Para o Sindigoiânia, o surgimento de novos lançamentos é preocupante. O vice-presidente do sindicato, Mauro Zica Júnior, diz que a operação só pode ser feita com autorização de servidores da prefeitura. “E quem está fazendo isso, faz descumprindo a legislação. E tudo isso pode cair no mesmo problema, ou seja, empréstimos que vão prejudicar o servidor. Se estão fazendo isso, o sindicato não tem conhecimento, mas vai tomar todas as medidas para que o erro seja corrigido. Não aceitamos de forma alguma que o servidor seja passado para trás”.
Mauro Zica diz que a falta de previsão do retorno do empréstimo consignado tem feito os servidores a recorrerem aos agiotas, que cobram juros de 10% a 15%. “Como o empréstimo está suspenso há muito tempo, o servidor está recorrendo a agiotas, que cobram juros de 10% a 15%. Essa questão do empréstimo é um câncer para o servidor. É uma solução, mas também um câncer porque as instituições abordam os servidores, atuam nas secretarias e tentam convencê-lo a contrair mais empréstimo. Tinha servidor com 95% do seu salário comprometido no consignado”, relata o vice-presidente.
Novas regras
Para resolver o impasse do empréstimo consignado, em setembro a prefeitura publicou o Decreto nº 4303, que dispõe sobre a averbação de consignações em folha de pagamento e exige uma série de documentos das entidades interessadas em serem consignatárias. O órgão diz que enviou notificações para diversos bancos e instituições financeiras informando das novas condições estabelecidas pelo decreto. Porém, até hoje nenhum banco ou entidade financeira está habilitada para firmar convênio com a prefeitura.
Dezenove instituições já encaminharam a documentação, mas apenas três entregaram os documentos completos. Os processos estão na Procuradoria Geral do Município, que aguarda o restante das documentações necessárias para emissão de parecer e celebração de convênio. Por esse motivo que a secretaria informa que não é possível precisar o efetivo retorno das operações de créditos consignados em folha.

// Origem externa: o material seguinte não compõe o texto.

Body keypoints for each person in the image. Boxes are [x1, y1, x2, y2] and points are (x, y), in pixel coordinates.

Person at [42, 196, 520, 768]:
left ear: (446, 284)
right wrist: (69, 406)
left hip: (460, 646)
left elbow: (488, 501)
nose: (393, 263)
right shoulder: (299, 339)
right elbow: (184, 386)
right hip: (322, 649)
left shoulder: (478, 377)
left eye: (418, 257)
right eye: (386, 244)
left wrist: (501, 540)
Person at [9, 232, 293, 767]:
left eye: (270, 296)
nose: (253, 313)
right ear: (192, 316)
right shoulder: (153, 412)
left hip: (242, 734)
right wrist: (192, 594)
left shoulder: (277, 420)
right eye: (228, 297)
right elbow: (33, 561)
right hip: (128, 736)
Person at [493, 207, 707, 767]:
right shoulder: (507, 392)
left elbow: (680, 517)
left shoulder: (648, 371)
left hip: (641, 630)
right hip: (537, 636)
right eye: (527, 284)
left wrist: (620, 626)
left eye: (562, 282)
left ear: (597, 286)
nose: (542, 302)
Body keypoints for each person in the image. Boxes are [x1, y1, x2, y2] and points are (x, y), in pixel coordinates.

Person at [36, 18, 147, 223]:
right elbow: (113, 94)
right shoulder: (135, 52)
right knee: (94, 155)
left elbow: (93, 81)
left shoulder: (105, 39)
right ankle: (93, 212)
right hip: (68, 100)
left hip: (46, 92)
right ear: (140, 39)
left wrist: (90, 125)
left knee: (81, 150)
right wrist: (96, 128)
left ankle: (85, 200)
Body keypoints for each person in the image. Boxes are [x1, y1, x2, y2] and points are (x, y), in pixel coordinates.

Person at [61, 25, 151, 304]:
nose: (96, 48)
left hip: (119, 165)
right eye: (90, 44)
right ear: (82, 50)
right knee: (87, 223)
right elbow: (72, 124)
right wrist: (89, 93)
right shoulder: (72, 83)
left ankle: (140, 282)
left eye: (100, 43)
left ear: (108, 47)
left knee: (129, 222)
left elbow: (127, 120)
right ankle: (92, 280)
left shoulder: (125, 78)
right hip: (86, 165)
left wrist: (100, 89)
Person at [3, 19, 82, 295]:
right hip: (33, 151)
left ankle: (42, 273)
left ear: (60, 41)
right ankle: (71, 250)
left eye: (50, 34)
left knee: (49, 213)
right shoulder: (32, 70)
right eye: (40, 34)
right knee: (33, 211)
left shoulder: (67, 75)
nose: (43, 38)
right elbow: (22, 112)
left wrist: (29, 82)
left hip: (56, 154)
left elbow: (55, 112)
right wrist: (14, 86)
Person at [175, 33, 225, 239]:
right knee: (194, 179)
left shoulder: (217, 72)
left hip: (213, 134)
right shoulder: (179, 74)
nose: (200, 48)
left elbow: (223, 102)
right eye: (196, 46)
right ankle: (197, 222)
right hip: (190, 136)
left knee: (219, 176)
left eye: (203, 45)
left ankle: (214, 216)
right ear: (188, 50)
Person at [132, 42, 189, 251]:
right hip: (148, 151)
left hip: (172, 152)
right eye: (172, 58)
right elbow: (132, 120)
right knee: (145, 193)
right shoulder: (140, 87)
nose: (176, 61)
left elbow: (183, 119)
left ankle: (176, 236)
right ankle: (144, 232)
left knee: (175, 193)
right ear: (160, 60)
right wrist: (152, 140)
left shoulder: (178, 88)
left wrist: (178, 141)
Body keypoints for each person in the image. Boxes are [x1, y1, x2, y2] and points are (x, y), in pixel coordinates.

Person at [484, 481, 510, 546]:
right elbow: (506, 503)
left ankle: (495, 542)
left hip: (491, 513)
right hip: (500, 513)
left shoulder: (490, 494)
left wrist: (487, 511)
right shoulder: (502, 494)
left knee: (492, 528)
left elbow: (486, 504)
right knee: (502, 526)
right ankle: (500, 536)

Para Mauro Zica, o problema também reside na pressão de grupos financeiros. Ele relata que quando a questão ficou incontornável, com servidores comprometendo até 95% do seu salário em consignado, o Sindigoiânia procurou a prefeitura sugerindo a implantação de um sistema informatizado, para que o próprio servidor buscasse o banco ou instituição financeira. “Mas isso dependia de licitação, foi feita, mas existe pressão muito grande de grupos financeiros. E isso tem prejudicado de sobremaneira os servidores. Queremos que o empréstimo volte a funcionar, desde que seja estritamente dentro da lei”.
O vice-presidente tem a informação que o retorno do empréstimo dependeria também da conclusão do trabalho de auditoria na folha de pagamento da prefeitura. Em setembro, a gestão municipal contratou a Fundação Getúlio Vargas para executar o serviço, após uma série de denúncias envolvendo irregularidades na folha de pagamento, como supersalários e excesso de servidores em órgãos que sequer existem, como o CONDATA. No entanto, a previsão de conclusão dos trabalhos é de um ano.